Because the emphasis of the study was on the models' capability to efficiently detect scam e-wallet deposit notification SMSes, we gave performance in terms of this criterion more weight than performance in respect of the detection of ham SMSes. Thus, the SVM classifier model was found to be superior to the NB model.
The graph in Figure 2 depicts the two classifier models' performance in terms of CA, precision, recall and F1-measure.

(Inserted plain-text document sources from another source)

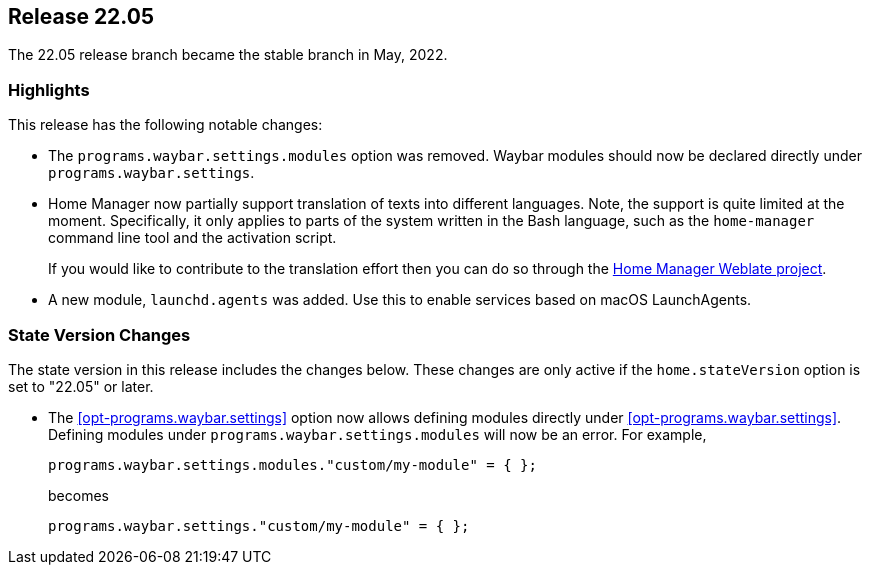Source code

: [[sec-release-22.05]]
== Release 22.05

The 22.05 release branch became the stable branch in May, 2022.

[[sec-release-22.05-highlights]]
=== Highlights

:hm-weblate: https://hosted.weblate.org/projects/home-manager/

This release has the following notable changes:

* The `programs.waybar.settings.modules` option was removed.
Waybar modules should now be declared directly under `programs.waybar.settings`.

* Home Manager now partially support translation of texts into different languages.
Note, the support is quite limited at the moment.
Specifically, it only applies to parts of the system written in the Bash language,
such as the `home-manager` command line tool and the activation script.
+
If you would like to contribute to the translation effort
then you can do so through the {hm-weblate}[Home Manager Weblate project].

* A new module, `launchd.agents` was added.
Use this to enable services based on macOS LaunchAgents.

[[sec-release-22.05-state-version-changes]]
=== State Version Changes

The state version in this release includes the changes below.
These changes are only active if the `home.stateVersion` option is set to "22.05" or later.

* The <<opt-programs.waybar.settings>> option now allows defining modules directly under <<opt-programs.waybar.settings>>.
Defining modules under `programs.waybar.settings.modules` will now be an error.
For example,
+
[source,nix]
programs.waybar.settings.modules."custom/my-module" = { };
+
becomes
+
[source,nix]
programs.waybar.settings."custom/my-module" = { };

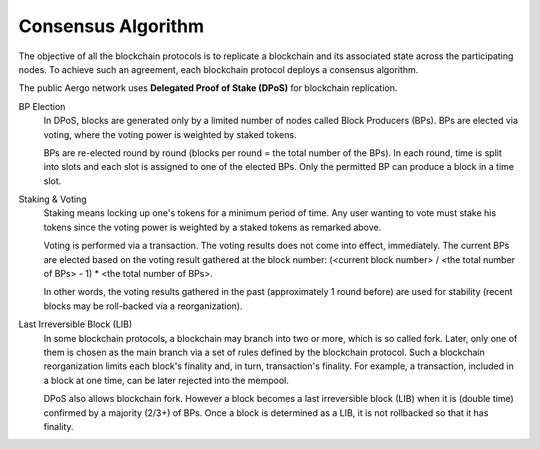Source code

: Consensus Algorithm
===================

The objective of all the blockchain protocols is to replicate a blockchain and
its associated state across the participating nodes. To achieve such an
agreement, each blockchain protocol deploys a consensus algorithm.


The public Aergo network uses **Delegated Proof of Stake (DPoS)** for
blockchain replication.

BP Election
    In DPoS, blocks are generated only by a limited number of nodes called
    Block Producers (BPs). BPs are elected via voting, where the voting power
    is weighted by staked tokens.

    BPs are re-elected round by round (blocks per round = the total number of
    the BPs). In each round, time is split into slots and each slot is
    assigned to one of the elected BPs. Only the permitted BP can produce a
    block in a time slot.

Staking & Voting
    Staking means locking up one's tokens for a minimum period of time. Any
    user wanting to vote must stake his tokens since the voting power is
    weighted by a staked tokens as remarked above.

    Voting is performed via a transaction. The voting results does not come
    into effect, immediately. The current BPs are elected based on the voting
    result gathered at the block number: (<current block number> / <the total
    number of BPs> - 1) * <the total number of BPs>.

    In other words, the voting results gathered in the past (approximately 1
    round before) are used for stability (recent blocks may be roll-backed via a
    reorganization).

Last Irreversible Block (LIB)
    In some blockchain protocols, a blockchain may branch into two or more, which is so called
    fork. Later, only one of them is chosen as the main branch via a
    set of rules defined by the blockchain protocol. Such a blockchain
    reorganization limits each block's finality and, in turn, transaction's
    finality. For example, a transaction, included in a block at one time, can
    be later rejected into the mempool.

    DPoS also allows blockchain fork. However a block becomes a last
    irreversible block (LIB) when it is (double time) confirmed by a majority (2/3+) of
    BPs. Once a block is determined as a LIB, it is not rollbacked so that it has
    finality.

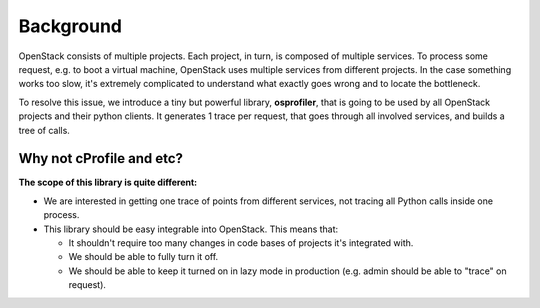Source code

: ==========
Background
==========

OpenStack consists of multiple projects. Each project, in turn, is composed of
multiple services. To process some request, e.g. to boot a virtual machine,
OpenStack uses multiple services from different projects. In the case something
works too slow, it's extremely complicated to understand what exactly goes
wrong and to locate the bottleneck.

To resolve this issue, we introduce a tiny but powerful library,
**osprofiler**, that is going to be used by all OpenStack projects and their
python clients. It generates 1 trace per request, that goes through
all involved services, and builds a tree of calls.

Why not cProfile and etc?
-------------------------

**The scope of this library is quite different:**

* We are interested in getting one trace of points from different services,
  not tracing all Python calls inside one process.

* This library should be easy integrable into OpenStack. This means that:

  * It shouldn't require too many changes in code bases of projects it's
    integrated with.

  * We should be able to fully turn it off.

  * We should be able to keep it turned on in lazy mode in production
    (e.g. admin should be able to "trace" on request).
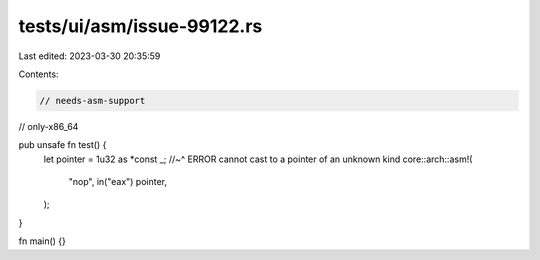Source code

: tests/ui/asm/issue-99122.rs
===========================

Last edited: 2023-03-30 20:35:59

Contents:

.. code-block:: rs

    // needs-asm-support
// only-x86_64

pub unsafe fn test() {
    let pointer = 1u32 as *const _;
    //~^ ERROR cannot cast to a pointer of an unknown kind
    core::arch::asm!(
        "nop",
        in("eax") pointer,
    );
}

fn main() {}


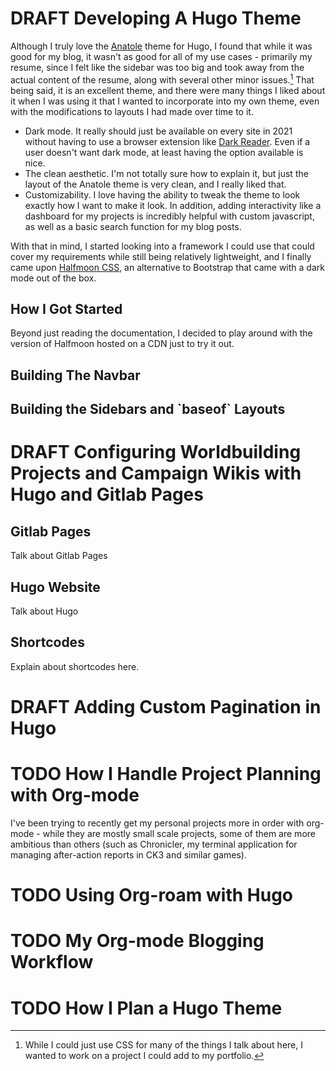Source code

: 
#+seq_todo: TODO DRAFT | DONE
* DRAFT Developing A Hugo Theme
:PROPERTIES:
:EXPORT_FILE_NAME: developing-a-hugo-theme
:export_date:<2021-03-02 Tue 21:04> 
:END:
Although I truly love the [[https://github.com/lxndrblz/anatole][Anatole]] theme for Hugo, I found that while it was good for my blog, it wasn't as good for all of my use cases - primarily my resume, since I felt like the sidebar was too big and took away from the actual content of the resume, along with several other minor issues.[fn:dev-theme-1]  That being said, it is an excellent theme, and there were many things I liked about it when I was using it that I wanted to incorporate into my own theme, even with the modifications to layouts I had made over time to it.

    - Dark mode. It really should just be available on every site in 2021 without having to use a browser extension like [[https://github.com/darkreader/darkreader][Dark Reader]]. Even if a user doesn't want dark mode, at least having the option available is nice.
    - The clean aesthetic. I'm not totally sure how to explain it, but just the layout of the Anatole theme is very clean, and I really liked that.
    - Customizability. I love having the ability to tweak the theme to look exactly how I want to make it look. In addition, adding interactivity like a dashboard for my projects is incredibly helpful with custom javascript, as well as a basic search function for my blog posts.

With that in mind, I started looking into a framework I could use that could cover my requirements while still being relatively lightweight, and I finally came upon [[https://www.gethalfmoon.com][Halfmoon CSS]], an alternative to Bootstrap that came with a dark mode out of the box.

** How I Got Started
Beyond just reading the documentation, I decided to play around with the version of Halfmoon hosted on a CDN just to try it out.

** Building The Navbar

** Building the Sidebars and `baseof` Layouts


[fn:dev-theme-1] While I could just use CSS for many of the things I talk about here, I wanted to work on a project I could add to my portfolio.

* DRAFT Configuring Worldbuilding Projects and Campaign Wikis with Hugo and Gitlab Pages
:PROPERTIES:
:EXPORT_FILE_NAME: configuring-worldbuilding-projects-hugo
:END:
** Gitlab Pages
Talk about Gitlab Pages
** Hugo Website
Talk about Hugo
** Shortcodes
Explain about shortcodes here.
* DRAFT Adding Custom Pagination in Hugo
:PROPERTIES:
:EXPORT_DATE: <2020-12-15 Tue 22:55>
:EXPORT_FILE_NAME: custom-pagination-hugo
:END:
* TODO How I Handle Project Planning with Org-mode
:properties:
:EXPORT_FILE_NAME: how-i-handle-project-planning-with-org-mode
:export_hugo_custom_front_matter: :featured true
:end:

I've been trying to recently get my personal projects more in order with org-mode - while they are mostly small scale projects, some of them are more ambitious than others (such as Chronicler, my terminal application for managing after-action reports in CK3 and similar games).
* TODO Using Org-roam with Hugo
:properties:
:EXPORT_FILE_NAME: how-i-use-org-roam-with-hugo
:export_hugo_custom_front_matter: :featured true
:end:
* TODO My Org-mode Blogging Workflow
:properties:
:EXPORT_FILE_NAME: my-org-mode-blog-workflow
:export_hugo_custom_front_matter: :featured false
:end:
* TODO How I Plan a Hugo Theme
:properties:
:EXPORT_FILE_NAME: how-i-plan-a-hugo-theme
:export_hugo_custom_front_matter: :featured false
:end:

The results shown in Figure 2 indicate that the SVM model correctly classified more SMSes than the NB model, producing the highest CA. The two classifier models demonstrated contrasting performances in terms of precision and recall, with SVM achieving the highest recall while NB produced the highest precision. The differences between precision and recall, in terms of their respective equations (4) and (5) provided in the previous section, is represented by FP and FN. The two classifier models had contrasting FP and FN values due to their dissimilar performances with respect to correctly classifying the ham SMSes and the scam e-wallet deposit notification SMSes, as highlighted in the previous section. This caused the observed models' contrasting precision and recall values. The harmonic mean of precision and recall (i.e., F1-measure) helped to remove any ambiguity regarding which of the two models made a better overall classifier for both ham SMSes and scam e-wallet deposit notification SMSes, with the SVM model's F1-measure = 0.995 being superior to the NB model's F1-measure = 0.983.
6. Conclusions
In an attempt to contribute to solution of the problem of fraudulent e-wallet deposit notification SMSes, we trained NB and SVM classifier models to classify ham SMSes and scam e-wallet deposit notification SMSes, following which their performances were evaluated. The evaluation results indicate that the SVM classifier model can detect fraudulent e-wallet deposit notification SMSes more efficiently than the NB model. The SVM model's strength was highlighted by its FNR = 0.000, CA = 0.992, recall = 1.000 and F1-measure = 0.995, making it the more efficient model. Our envisaged future work is to extend this study by developing a mobile application or applications making use of the SVM classifier model to detect fraudulent e-wallet deposit notification SMSes on a user's mobile device.